With an already heavily subsidised public transport system, as reported on by the Courier-Mail this morning (Taxpayers in front line of fight to cut fares hike), it is clear Queensland cannot afford to either defer fare increases or to increase the frequency of train services. Unfortunately, in addition to its commitment to reduce fare increases, the Government made an election commitment to increase the frequency of services on the Ferny Grove line, and this has raised expectations regarding the frequency of services on the Ipswich line (Long wait for new rail services).
Creating a viable public transport system is a wicked policy problem, because we can’t turn around the pattern of urban development/sprawl that means it is costly to run public transport over such large areas.
There are no simple policy recommendations (certainly cuts to off-peak services would be inequitable and politically toxic), and a comprehensive review is required that looks at the whole transport system holistically. This would consider the wide range of benefits provided by public transport, including the avoided costs of road congestion, avoided/deferred road infrastructure spending, reduced greenhouse gas emissions and health benefits from people walking to train stations or bus stops.

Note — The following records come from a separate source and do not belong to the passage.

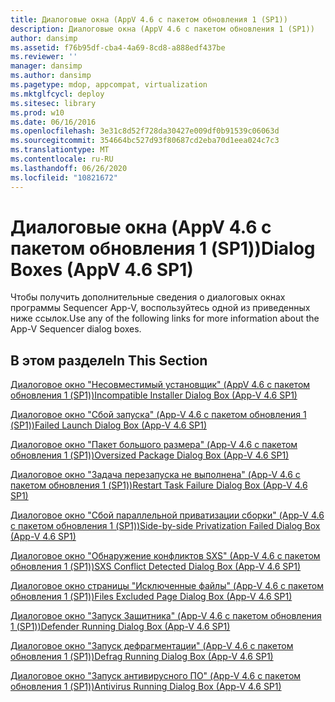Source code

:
 ```yaml
---
title: Диалоговые окна (AppV 4.6 с пакетом обновления 1 (SP1))
description: Диалоговые окна (AppV 4.6 с пакетом обновления 1 (SP1))
author: dansimp
ms.assetid: f76b95df-cba4-4a69-8cd8-a888edf437be
ms.reviewer: ''
manager: dansimp
ms.author: dansimp
ms.pagetype: mdop, appcompat, virtualization
ms.mktglfcycl: deploy
ms.sitesec: library
ms.prod: w10
ms.date: 06/16/2016
ms.openlocfilehash: 3e31c8d52f728da30427e009df0b91539c06063d
ms.sourcegitcommit: 354664bc527d93f80687cd2eba70d1eea024c7c3
ms.translationtype: MT
ms.contentlocale: ru-RU
ms.lasthandoff: 06/26/2020
ms.locfileid: "10821672"
---
```

# <span data-ttu-id="3d32e-103">Диалоговые окна (AppV 4.6 с пакетом обновления 1 (SP1))</span><span class="sxs-lookup"><span data-stu-id="3d32e-103">Dialog Boxes (AppV 4.6 SP1)</span></span>


<span data-ttu-id="3d32e-104">Чтобы получить дополнительные сведения о диалоговых окнах программы Sequencer App-V, воспользуйтесь одной из приведенных ниже ссылок.</span><span class="sxs-lookup"><span data-stu-id="3d32e-104">Use any of the following links for more information about the App-V Sequencer dialog boxes.</span></span>

## <span data-ttu-id="3d32e-105">В этом разделе</span><span class="sxs-lookup"><span data-stu-id="3d32e-105">In This Section</span></span>


<a href="" id="incompatible-installer-dialog-box--app-v-4-6-sp1-"></a>[<span data-ttu-id="3d32e-106">Диалоговое окно "Несовместимый установщик" (AppV 4.6 с пакетом обновления 1 (SP1))</span><span class="sxs-lookup"><span data-stu-id="3d32e-106">Incompatible Installer Dialog Box (App-V 4.6 SP1)</span></span>](incompatible-installer-dialog-box--app-v-46-sp1-.md)  

<a href="" id="failed-launch-dialog-box--app-v-4-6-sp1-"></a>[<span data-ttu-id="3d32e-107">Диалоговое окно "Сбой запуска" (App-V 4.6 с пакетом обновления 1 (SP1))</span><span class="sxs-lookup"><span data-stu-id="3d32e-107">Failed Launch Dialog Box (App-V 4.6 SP1)</span></span>](failed-launch-dialog-box--app-v-46-sp1-.md)  

<a href="" id="oversized-package-dialog-box--app-v-4-6-sp1-"></a>[<span data-ttu-id="3d32e-108">Диалоговое окно "Пакет большого размера" (App-V 4.6 с пакетом обновления 1 (SP1))</span><span class="sxs-lookup"><span data-stu-id="3d32e-108">Oversized Package Dialog Box (App-V 4.6 SP1)</span></span>](oversized-package-dialog-box--app-v-46-sp1-.md)  

<a href="" id="restart-task-failure-dialog-box--app-v-4-6-sp1-"></a>[<span data-ttu-id="3d32e-109">Диалоговое окно "Задача перезапуска не выполнена" (App-V 4.6 с пакетом обновления 1 (SP1))</span><span class="sxs-lookup"><span data-stu-id="3d32e-109">Restart Task Failure Dialog Box (App-V 4.6 SP1)</span></span>](restart-task-failure-dialog-box--app-v-46-sp1-.md)  

<a href="" id="side-by-side-privatization-failed-dialog-box--app-v-4-6-sp1-"></a>[<span data-ttu-id="3d32e-110">Диалоговое окно "Сбой параллельной приватизации сборки" (App-V 4.6 с пакетом обновления 1 (SP1))</span><span class="sxs-lookup"><span data-stu-id="3d32e-110">Side-by-side Privatization Failed Dialog Box (App-V 4.6 SP1)</span></span>](side-by-side-privatization-failed-dialog-box--app-v-46-sp1-.md)  

<a href="" id="sxs-conflict-detected-dialog-box--app-v-4-6-sp1-"></a>[<span data-ttu-id="3d32e-111">Диалоговое окно "Обнаружение конфликтов SXS" (App-V 4.6 с пакетом обновления 1 (SP1))</span><span class="sxs-lookup"><span data-stu-id="3d32e-111">SXS Conflict Detected Dialog Box (App-V 4.6 SP1)</span></span>](sxs-conflict-detected-dialog-box--app-v-46-sp1-.md)  

<a href="" id="files-excluded-page-dialog-box--app-v-4-6-sp1-"></a>[<span data-ttu-id="3d32e-112">Диалоговое окно страницы "Исключенные файлы" (App-V 4.6 с пакетом обновления 1 (SP1))</span><span class="sxs-lookup"><span data-stu-id="3d32e-112">Files Excluded Page Dialog Box (App-V 4.6 SP1)</span></span>](files-excluded-page-dialog-box--app-v-46-sp1-.md)  

<a href="" id="defender-running-dialog-box--app-v-4-6-sp1-"></a>[<span data-ttu-id="3d32e-113">Диалоговое окно "Запуск Защитника" (App-V 4.6 с пакетом обновления 1 (SP1))</span><span class="sxs-lookup"><span data-stu-id="3d32e-113">Defender Running Dialog Box (App-V 4.6 SP1)</span></span>](defender-running-dialog-box--app-v-46-sp1-.md)  

<a href="" id="defrag-running-dialog-box--app-v-4-6-sp1-"></a>[<span data-ttu-id="3d32e-114">Диалоговое окно "Запуск дефрагментации" (App-V 4.6 с пакетом обновления 1 (SP1))</span><span class="sxs-lookup"><span data-stu-id="3d32e-114">Defrag Running Dialog Box (App-V 4.6 SP1)</span></span>](defrag-running-dialog-box--app-v-46-sp1-.md)  

<a href="" id="antivirus-running-dialog-box--app-v-4-6-sp1-"></a>[<span data-ttu-id="3d32e-115">Диалоговое окно "Запуск антивирусного ПО" (App-V 4.6 с пакетом обновления 1 (SP1))</span><span class="sxs-lookup"><span data-stu-id="3d32e-115">Antivirus Running Dialog Box (App-V 4.6 SP1)</span></span>](antivirus-running-dialog-box--app-v-46-sp1-.md)  

 

 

While the heavily subsidised Gold Coast and Sunshine Coast rail services definitely require review, we would need to consider the costly increase in congestion on the M1 and Bruce Highway, as well as arterial roads in Brisbane, that would occur if fares were increased substantially or services cut back.
One policy the Government ought to consider is to stagger the starting and finishing times of public servants to reduce the pressure on peak hour services as there is plenty of public transport capacity in off-peak times. This would complement the existing policy push for greater decentralisation of public services.